(Beginning of The records)
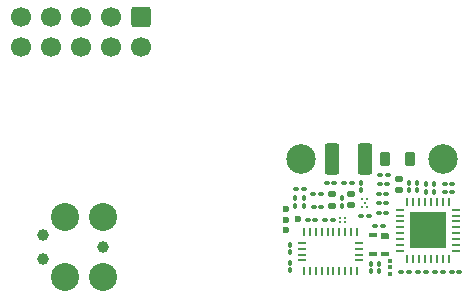
<source format=gbr>
%TF.GenerationSoftware,KiCad,Pcbnew,7.0.6*%
%TF.CreationDate,2023-09-10T10:28:08-04:00*%
%TF.ProjectId,headstage-neuropix1e,68656164-7374-4616-9765-2d6e6575726f,B*%
%TF.SameCoordinates,Original*%
%TF.FileFunction,Soldermask,Bot*%
%TF.FilePolarity,Negative*%
%FSLAX46Y46*%
G04 Gerber Fmt 4.6, Leading zero omitted, Abs format (unit mm)*
G04 Created by KiCad (PCBNEW 7.0.6) date 2023-09-10 10:28:08*
%MOMM*%
%LPD*%
G01*
G04 APERTURE LIST*
G04 Aperture macros list*
%AMRoundRect*
0 Rectangle with rounded corners*
0 $1 Rounding radius*
0 $2 $3 $4 $5 $6 $7 $8 $9 X,Y pos of 4 corners*
0 Add a 4 corners polygon primitive as box body*
4,1,4,$2,$3,$4,$5,$6,$7,$8,$9,$2,$3,0*
0 Add four circle primitives for the rounded corners*
1,1,$1+$1,$2,$3*
1,1,$1+$1,$4,$5*
1,1,$1+$1,$6,$7*
1,1,$1+$1,$8,$9*
0 Add four rect primitives between the rounded corners*
20,1,$1+$1,$2,$3,$4,$5,0*
20,1,$1+$1,$4,$5,$6,$7,0*
20,1,$1+$1,$6,$7,$8,$9,0*
20,1,$1+$1,$8,$9,$2,$3,0*%
%AMFreePoly0*
4,1,6,0.350000,-0.250000,-0.225000,-0.250000,-0.350000,-0.125000,-0.350000,0.250000,0.350000,0.250000,0.350000,-0.250000,0.350000,-0.250000,$1*%
%AMFreePoly1*
4,1,13,-0.200000,0.080000,-0.190866,0.125922,-0.164853,0.164853,-0.125922,0.190866,-0.080000,0.200000,0.200000,0.200000,0.200000,-0.200000,-0.080000,-0.200000,-0.125922,-0.190866,-0.164853,-0.164853,-0.190866,-0.125922,-0.200000,-0.080000,-0.200000,0.080000,-0.200000,0.080000,$1*%
%AMFreePoly2*
4,1,13,-0.200000,0.200000,0.080000,0.200000,0.125922,0.190866,0.164853,0.164853,0.190866,0.125922,0.200000,0.080000,0.200000,-0.080000,0.190866,-0.125922,0.164853,-0.164853,0.125922,-0.190866,0.080000,-0.200000,-0.200000,-0.200000,-0.200000,0.200000,-0.200000,0.200000,$1*%
G04 Aperture macros list end*
%ADD10C,2.374900*%
%ADD11C,0.990600*%
%ADD12C,2.500000*%
%ADD13RoundRect,0.250000X-0.600000X0.600000X-0.600000X-0.600000X0.600000X-0.600000X0.600000X0.600000X0*%
%ADD14C,1.700000*%
%ADD15RoundRect,0.218750X0.218750X0.381250X-0.218750X0.381250X-0.218750X-0.381250X0.218750X-0.381250X0*%
%ADD16RoundRect,0.100000X0.130000X0.100000X-0.130000X0.100000X-0.130000X-0.100000X0.130000X-0.100000X0*%
%ADD17C,0.600000*%
%ADD18RoundRect,0.100000X-0.130000X-0.100000X0.130000X-0.100000X0.130000X0.100000X-0.130000X0.100000X0*%
%ADD19C,0.200000*%
%ADD20C,0.216000*%
%ADD21R,0.254000X0.675000*%
%ADD22R,0.675000X0.254000*%
%ADD23RoundRect,0.100000X0.100000X-0.130000X0.100000X0.130000X-0.100000X0.130000X-0.100000X-0.130000X0*%
%ADD24RoundRect,0.140000X-0.170000X0.140000X-0.170000X-0.140000X0.170000X-0.140000X0.170000X0.140000X0*%
%ADD25RoundRect,0.140000X0.170000X-0.140000X0.170000X0.140000X-0.170000X0.140000X-0.170000X-0.140000X0*%
%ADD26FreePoly0,180.000000*%
%ADD27R,0.700000X0.400000*%
%ADD28FreePoly1,90.000000*%
%ADD29R,0.400000X0.400000*%
%ADD30FreePoly2,90.000000*%
%ADD31RoundRect,0.100000X-0.100000X0.130000X-0.100000X-0.130000X0.100000X-0.130000X0.100000X0.130000X0*%
%ADD32RoundRect,0.036000X-0.264000X0.084000X-0.264000X-0.084000X0.264000X-0.084000X0.264000X0.084000X0*%
%ADD33RoundRect,0.036000X0.084000X0.264000X-0.084000X0.264000X-0.084000X-0.264000X0.084000X-0.264000X0*%
%ADD34RoundRect,0.036000X-0.084000X-0.264000X0.084000X-0.264000X0.084000X0.264000X-0.084000X0.264000X0*%
%ADD35RoundRect,0.062000X-1.488000X-1.488000X1.488000X-1.488000X1.488000X1.488000X-1.488000X1.488000X0*%
%ADD36RoundRect,0.250000X-0.375000X-1.075000X0.375000X-1.075000X0.375000X1.075000X-0.375000X1.075000X0*%
G04 APERTURE END LIST*
D10*
%TO.C,J4*%
X119830000Y-98440000D03*
D11*
X119830000Y-95900000D03*
D10*
X119830000Y-93360000D03*
X116655000Y-98440000D03*
X116655000Y-93360000D03*
D11*
X114750000Y-96916000D03*
X114750000Y-94884000D03*
%TD*%
D12*
%TO.C,TP1*%
X136600000Y-88500000D03*
%TD*%
D13*
%TO.C,J3*%
X123080000Y-76447500D03*
D14*
X123080000Y-78987500D03*
X120540000Y-76447500D03*
X120540000Y-78987500D03*
X118000000Y-76447500D03*
X118000000Y-78987500D03*
X115460000Y-76447500D03*
X115460000Y-78987500D03*
X112920000Y-76447500D03*
X112920000Y-78987500D03*
%TD*%
D12*
%TO.C,TP2*%
X148600000Y-88500000D03*
%TD*%
D15*
%TO.C,L2*%
X145812500Y-88500000D03*
X143687500Y-88500000D03*
%TD*%
D16*
%TO.C,C15*%
X145740000Y-98050000D03*
X145100000Y-98050000D03*
%TD*%
D17*
%TO.C,TP5*%
X135360000Y-92680000D03*
%TD*%
D18*
%TO.C,R9*%
X143180000Y-93000000D03*
X143820000Y-93000000D03*
%TD*%
D19*
%TO.C,U1*%
X139935000Y-93415000D03*
X139935000Y-93765000D03*
X140285000Y-93415000D03*
X140285000Y-93765000D03*
%TD*%
D18*
%TO.C,R6*%
X148780000Y-90550000D03*
X149420000Y-90550000D03*
%TD*%
D20*
%TO.C,U8*%
X141800000Y-92546500D03*
X142200000Y-92546500D03*
X142000000Y-92200000D03*
X141800000Y-91853500D03*
X142200000Y-91853500D03*
%TD*%
D18*
%TO.C,C4*%
X137640000Y-91410000D03*
X138280000Y-91410000D03*
%TD*%
D16*
%TO.C,C32*%
X142320000Y-93300000D03*
X141680000Y-93300000D03*
%TD*%
D21*
%TO.C,U9*%
X136850000Y-97962500D03*
D22*
X136712500Y-97050000D03*
X136712500Y-96550000D03*
X136712500Y-96050000D03*
X136712500Y-95550000D03*
D21*
X136850000Y-94637500D03*
X137350000Y-94637500D03*
X137850000Y-94637500D03*
X138350000Y-94637500D03*
X138850000Y-94637500D03*
X139350000Y-94637500D03*
X139850000Y-94637500D03*
X140350000Y-94637500D03*
X140850000Y-94637500D03*
X141350000Y-94637500D03*
D22*
X141487500Y-95550000D03*
X141487500Y-96050000D03*
X141487500Y-96550000D03*
X141487500Y-97050000D03*
D21*
X141350000Y-97962500D03*
X140850000Y-97962500D03*
X140350000Y-97962500D03*
X139850000Y-97962500D03*
X139350000Y-97962500D03*
X138850000Y-97962500D03*
X138350000Y-97962500D03*
X137850000Y-97962500D03*
X137350000Y-97962500D03*
%TD*%
D23*
%TO.C,R16*%
X141700000Y-91120000D03*
X141700000Y-90480000D03*
%TD*%
D18*
%TO.C,R8*%
X143180000Y-91400000D03*
X143820000Y-91400000D03*
%TD*%
D24*
%TO.C,C6*%
X139190000Y-91450000D03*
X139190000Y-92410000D03*
%TD*%
D17*
%TO.C,TP6*%
X136320000Y-93550000D03*
%TD*%
D18*
%TO.C,C35*%
X137180000Y-93600000D03*
X137820000Y-93600000D03*
%TD*%
D17*
%TO.C,TP3*%
X135370000Y-94500000D03*
%TD*%
D25*
%TO.C,C18*%
X144900000Y-91080000D03*
X144900000Y-90120000D03*
%TD*%
D18*
%TO.C,R3*%
X138780000Y-90450000D03*
X139420000Y-90450000D03*
%TD*%
D23*
%TO.C,C17*%
X146450000Y-91120000D03*
X146450000Y-90480000D03*
%TD*%
D26*
%TO.C,U7*%
X143675000Y-94975000D03*
D27*
X143675000Y-96475000D03*
X142725000Y-96475000D03*
X142725000Y-94925000D03*
%TD*%
D28*
%TO.C,JP1*%
X144125000Y-98165000D03*
D29*
X144125000Y-97625000D03*
D30*
X144125000Y-97085000D03*
%TD*%
D16*
%TO.C,L3*%
X143920000Y-90600000D03*
X143280000Y-90600000D03*
%TD*%
D23*
%TO.C,C9*%
X136120000Y-92420000D03*
X136120000Y-91780000D03*
%TD*%
D18*
%TO.C,C13*%
X149360000Y-98000000D03*
X150000000Y-98000000D03*
%TD*%
%TO.C,C5*%
X137680000Y-92490000D03*
X138320000Y-92490000D03*
%TD*%
D31*
%TO.C,R17*%
X143225000Y-97330000D03*
X143225000Y-97970000D03*
%TD*%
D16*
%TO.C,C27*%
X143820000Y-92200000D03*
X143180000Y-92200000D03*
%TD*%
D23*
%TO.C,C2*%
X140030000Y-92430000D03*
X140030000Y-91790000D03*
%TD*%
D31*
%TO.C,C34*%
X135650000Y-97230000D03*
X135650000Y-97870000D03*
%TD*%
D23*
%TO.C,C31*%
X142500000Y-97970000D03*
X142500000Y-97330000D03*
%TD*%
%TO.C,C25*%
X147900000Y-91220000D03*
X147900000Y-90580000D03*
%TD*%
D16*
%TO.C,C12*%
X148600000Y-98000000D03*
X147960000Y-98000000D03*
%TD*%
%TO.C,C1*%
X139300000Y-93590000D03*
X138660000Y-93590000D03*
%TD*%
D18*
%TO.C,C29*%
X140280000Y-90450000D03*
X140920000Y-90450000D03*
%TD*%
D17*
%TO.C,TP4*%
X135370000Y-93600000D03*
%TD*%
D18*
%TO.C,R4*%
X143330000Y-89800000D03*
X143970000Y-89800000D03*
%TD*%
%TO.C,C14*%
X146530000Y-98000000D03*
X147170000Y-98000000D03*
%TD*%
D23*
%TO.C,C11*%
X136870000Y-92420000D03*
X136870000Y-91780000D03*
%TD*%
D25*
%TO.C,C3*%
X140870000Y-92390000D03*
X140870000Y-91430000D03*
%TD*%
D31*
%TO.C,C33*%
X135650000Y-95730000D03*
X135650000Y-96370000D03*
%TD*%
D23*
%TO.C,C16*%
X145750000Y-91120000D03*
X145750000Y-90480000D03*
%TD*%
D32*
%TO.C,U5*%
X144950000Y-96250000D03*
X144950000Y-95750000D03*
X144950000Y-95250000D03*
X144950000Y-94750000D03*
X144950000Y-94250000D03*
X144950000Y-93750000D03*
X144950000Y-93250000D03*
X144950000Y-92750000D03*
D33*
X145600000Y-92100000D03*
X146100000Y-92100000D03*
X146600000Y-92100000D03*
X147100000Y-92100000D03*
X147600000Y-92100000D03*
X148100000Y-92100000D03*
D34*
X148600000Y-92100000D03*
D33*
X149100000Y-92100000D03*
D32*
X149750000Y-92750000D03*
X149750000Y-93250000D03*
X149750000Y-93750000D03*
X149750000Y-94250000D03*
X149750000Y-94750000D03*
X149750000Y-95250001D03*
X149750000Y-95750000D03*
X149750000Y-96250000D03*
D33*
X149100000Y-96900000D03*
X148600000Y-96900000D03*
X148100000Y-96900000D03*
X147600000Y-96900000D03*
X147100000Y-96900000D03*
X146600000Y-96900000D03*
X146100000Y-96900000D03*
X145600000Y-96900000D03*
D35*
X147350000Y-94500000D03*
%TD*%
D18*
%TO.C,C8*%
X136180000Y-91000000D03*
X136820000Y-91000000D03*
%TD*%
D36*
%TO.C,L1*%
X139200000Y-88500000D03*
X142000000Y-88500000D03*
%TD*%
D16*
%TO.C,R7*%
X149420000Y-91250000D03*
X148780000Y-91250000D03*
%TD*%
D18*
%TO.C,C30*%
X142880000Y-94100000D03*
X143520000Y-94100000D03*
%TD*%
D23*
%TO.C,C26*%
X147200000Y-91220000D03*
X147200000Y-90580000D03*
%TD*%
M02*

</source>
(End of The records)
#### [Your task]
Among the entries above, identify all lines with "corners" and copy them.

#### [Answer area]
0 Rectangle with rounded corners*
0 $2 $3 $4 $5 $6 $7 $8 $9 X,Y pos of 4 corners*
0 Add a 4 corners polygon primitive as box body*
0 Add four circle primitives for the rounded corners*
0 Add four rect primitives between the rounded corners*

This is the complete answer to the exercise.